* _Work to complete_
Look below for the line containing "487 199 10.76" and the line containing "267 301 2.57"; repeat exactly those two lines and all lines between them, and nothing else.

---------- Study material

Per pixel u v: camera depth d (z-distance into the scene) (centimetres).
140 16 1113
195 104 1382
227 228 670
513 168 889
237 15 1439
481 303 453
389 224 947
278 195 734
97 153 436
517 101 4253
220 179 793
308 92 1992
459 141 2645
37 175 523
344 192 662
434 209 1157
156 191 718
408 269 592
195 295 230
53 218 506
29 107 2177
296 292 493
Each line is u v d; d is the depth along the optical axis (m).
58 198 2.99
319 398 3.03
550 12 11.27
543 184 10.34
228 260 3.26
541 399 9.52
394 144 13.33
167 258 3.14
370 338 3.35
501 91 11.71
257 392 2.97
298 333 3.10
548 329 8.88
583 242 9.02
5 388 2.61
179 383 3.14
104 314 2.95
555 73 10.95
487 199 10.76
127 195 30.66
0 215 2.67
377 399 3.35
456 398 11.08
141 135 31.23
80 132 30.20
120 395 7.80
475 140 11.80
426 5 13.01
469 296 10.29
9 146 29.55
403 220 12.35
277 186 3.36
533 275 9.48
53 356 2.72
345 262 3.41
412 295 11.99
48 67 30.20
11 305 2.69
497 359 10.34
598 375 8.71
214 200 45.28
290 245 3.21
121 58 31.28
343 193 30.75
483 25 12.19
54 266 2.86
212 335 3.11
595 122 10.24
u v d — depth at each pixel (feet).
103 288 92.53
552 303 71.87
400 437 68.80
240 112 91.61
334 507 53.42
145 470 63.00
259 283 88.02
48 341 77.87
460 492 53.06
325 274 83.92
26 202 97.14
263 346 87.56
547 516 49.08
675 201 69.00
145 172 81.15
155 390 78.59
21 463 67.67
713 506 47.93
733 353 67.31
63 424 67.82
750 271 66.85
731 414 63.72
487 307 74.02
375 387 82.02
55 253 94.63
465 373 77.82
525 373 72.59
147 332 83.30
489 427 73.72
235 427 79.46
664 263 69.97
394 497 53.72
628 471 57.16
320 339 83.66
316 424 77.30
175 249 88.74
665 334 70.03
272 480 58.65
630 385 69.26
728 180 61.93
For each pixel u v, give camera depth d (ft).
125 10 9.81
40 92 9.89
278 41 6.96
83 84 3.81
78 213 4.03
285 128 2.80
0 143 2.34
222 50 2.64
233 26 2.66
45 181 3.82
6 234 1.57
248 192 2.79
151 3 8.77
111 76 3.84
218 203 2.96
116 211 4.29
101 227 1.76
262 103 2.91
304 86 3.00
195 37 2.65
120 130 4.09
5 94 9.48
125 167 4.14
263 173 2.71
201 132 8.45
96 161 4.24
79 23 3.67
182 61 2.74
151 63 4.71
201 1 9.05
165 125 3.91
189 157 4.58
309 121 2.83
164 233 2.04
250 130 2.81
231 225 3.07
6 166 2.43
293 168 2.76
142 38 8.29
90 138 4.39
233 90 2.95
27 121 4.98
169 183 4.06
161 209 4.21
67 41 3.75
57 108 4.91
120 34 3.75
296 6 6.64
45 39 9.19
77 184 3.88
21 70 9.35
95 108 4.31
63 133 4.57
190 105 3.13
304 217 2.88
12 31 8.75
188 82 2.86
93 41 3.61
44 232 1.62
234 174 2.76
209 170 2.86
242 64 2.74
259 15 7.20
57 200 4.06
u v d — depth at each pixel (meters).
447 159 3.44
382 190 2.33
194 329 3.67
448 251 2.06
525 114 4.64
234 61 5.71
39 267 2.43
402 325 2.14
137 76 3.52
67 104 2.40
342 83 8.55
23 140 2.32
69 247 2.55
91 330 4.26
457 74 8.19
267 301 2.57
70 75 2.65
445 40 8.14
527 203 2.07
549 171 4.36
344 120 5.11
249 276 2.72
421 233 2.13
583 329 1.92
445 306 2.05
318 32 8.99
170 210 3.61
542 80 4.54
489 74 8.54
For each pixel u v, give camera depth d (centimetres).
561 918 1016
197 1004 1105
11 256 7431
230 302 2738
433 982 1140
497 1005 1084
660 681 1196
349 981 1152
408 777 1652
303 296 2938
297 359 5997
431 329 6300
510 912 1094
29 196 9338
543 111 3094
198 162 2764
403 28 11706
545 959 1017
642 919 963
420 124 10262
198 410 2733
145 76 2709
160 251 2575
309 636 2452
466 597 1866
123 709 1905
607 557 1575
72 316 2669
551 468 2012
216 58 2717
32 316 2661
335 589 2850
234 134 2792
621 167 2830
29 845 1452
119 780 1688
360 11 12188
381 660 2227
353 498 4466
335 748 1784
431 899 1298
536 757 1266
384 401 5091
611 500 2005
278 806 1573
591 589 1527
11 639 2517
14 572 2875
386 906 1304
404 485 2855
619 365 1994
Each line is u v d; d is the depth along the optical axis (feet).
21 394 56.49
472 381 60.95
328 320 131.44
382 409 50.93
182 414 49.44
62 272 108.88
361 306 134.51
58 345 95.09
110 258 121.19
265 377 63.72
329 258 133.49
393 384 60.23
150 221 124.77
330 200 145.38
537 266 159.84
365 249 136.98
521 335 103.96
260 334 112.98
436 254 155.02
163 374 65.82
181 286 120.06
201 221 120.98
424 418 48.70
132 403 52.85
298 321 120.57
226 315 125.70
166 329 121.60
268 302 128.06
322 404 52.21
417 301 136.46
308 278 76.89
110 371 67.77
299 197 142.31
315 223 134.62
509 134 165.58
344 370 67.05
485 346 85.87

--------------------

* _Response to this task_
487 199 10.76
127 195 30.66
0 215 2.67
377 399 3.35
456 398 11.08
141 135 31.23
80 132 30.20
120 395 7.80
475 140 11.80
426 5 13.01
469 296 10.29
9 146 29.55
403 220 12.35
277 186 3.36
533 275 9.48
53 356 2.72
345 262 3.41
412 295 11.99
48 67 30.20
11 305 2.69
497 359 10.34
598 375 8.71
214 200 45.28
290 245 3.21
121 58 31.28
343 193 30.75
483 25 12.19
54 266 2.86
212 335 3.11
595 122 10.24
u v d — depth at each pixel (feet).
103 288 92.53
552 303 71.87
400 437 68.80
240 112 91.61
334 507 53.42
145 470 63.00
259 283 88.02
48 341 77.87
460 492 53.06
325 274 83.92
26 202 97.14
263 346 87.56
547 516 49.08
675 201 69.00
145 172 81.15
155 390 78.59
21 463 67.67
713 506 47.93
733 353 67.31
63 424 67.82
750 271 66.85
731 414 63.72
487 307 74.02
375 387 82.02
55 253 94.63
465 373 77.82
525 373 72.59
147 332 83.30
489 427 73.72
235 427 79.46
664 263 69.97
394 497 53.72
628 471 57.16
320 339 83.66
316 424 77.30
175 249 88.74
665 334 70.03
272 480 58.65
630 385 69.26
728 180 61.93
For each pixel u v, give camera depth d (ft).
125 10 9.81
40 92 9.89
278 41 6.96
83 84 3.81
78 213 4.03
285 128 2.80
0 143 2.34
222 50 2.64
233 26 2.66
45 181 3.82
6 234 1.57
248 192 2.79
151 3 8.77
111 76 3.84
218 203 2.96
116 211 4.29
101 227 1.76
262 103 2.91
304 86 3.00
195 37 2.65
120 130 4.09
5 94 9.48
125 167 4.14
263 173 2.71
201 132 8.45
96 161 4.24
79 23 3.67
182 61 2.74
151 63 4.71
201 1 9.05
165 125 3.91
189 157 4.58
309 121 2.83
164 233 2.04
250 130 2.81
231 225 3.07
6 166 2.43
293 168 2.76
142 38 8.29
90 138 4.39
233 90 2.95
27 121 4.98
169 183 4.06
161 209 4.21
67 41 3.75
57 108 4.91
120 34 3.75
296 6 6.64
45 39 9.19
77 184 3.88
21 70 9.35
95 108 4.31
63 133 4.57
190 105 3.13
304 217 2.88
12 31 8.75
188 82 2.86
93 41 3.61
44 232 1.62
234 174 2.76
209 170 2.86
242 64 2.74
259 15 7.20
57 200 4.06
u v d — depth at each pixel (meters).
447 159 3.44
382 190 2.33
194 329 3.67
448 251 2.06
525 114 4.64
234 61 5.71
39 267 2.43
402 325 2.14
137 76 3.52
67 104 2.40
342 83 8.55
23 140 2.32
69 247 2.55
91 330 4.26
457 74 8.19
267 301 2.57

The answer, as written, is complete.